Random sample without replacement while maintaining natural order of tabular data


I have time series data which is not monotonically increasing, so calling sort/shuffle is out of the question.

I want to randomly pull out n% of the data, while maintaining it relative order, to act as validation or test set, which can be shown as:

my_ndarray = [ 1, 20, 10, 3, 90, 5, 80, 50, 4, 1] # (number of samples = 1645, number of timesteps = 10, number of features = 7)
# custom_train_test_split()
train = [1, 20, 90, 5, 50, 4, 1]
valid = [10, 3, 80]

I would appreciate some guidance on how to do this efficiently. To my understanding Java style iteration is inefficient in Python.
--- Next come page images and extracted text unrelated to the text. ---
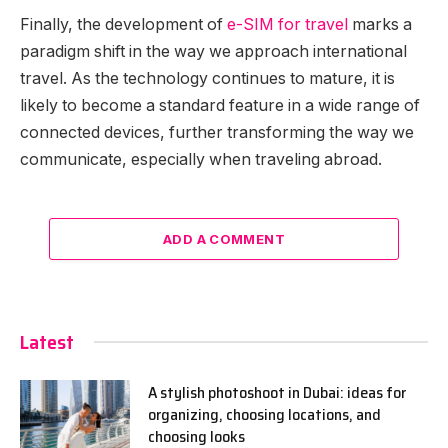
Finally, the development of
e-SIM for travel
marks a
paradigm shift in the way we approach international
travel. As the technology continues to mature, it is
likely to become a standard feature in a wide range of
connected devices, further transforming the way we
communicate, especially when traveling abroad.
ADD A COMMENT
Latest
A stylish photoshoot in Dubai: ideas for
organizing, choosing locations, and
choosing looks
I suspect a 3D boolean table mask would be the pythonic and vectorized way.


Solution

  • Here is what the solution may look like:

    • Add a temporary additional dimension to the array, in which you add indices to each item in the array.
    • Shuffle the array.
    • Take the desired portions of the array, then sort each of them by the dimension.
    • Remove the temporary dimension from the chosen portions.

    Here is the solution using plain Python lists:

    my_ndarray = [ 1, 20, 10, 3, 90, 5, 80, 50, 4, 1] 
    # Add temporary dimension by converting each item 
    # to a sublist, where the index is the first element of each sublist
    nda=[[i,my_ndarray[i]] for i in len(my_ndarray)]
    np.random.shuffle(nda)
    # Training data is the first 7 items
    traindata=nda[0:7]
    traindata.sort()
    traindata=[x[1] for x in traindata]
    # Test data is the rest
    testdata=nda[7:10]
    testdata.sort()
    testdata=[x[1] for x in testdata]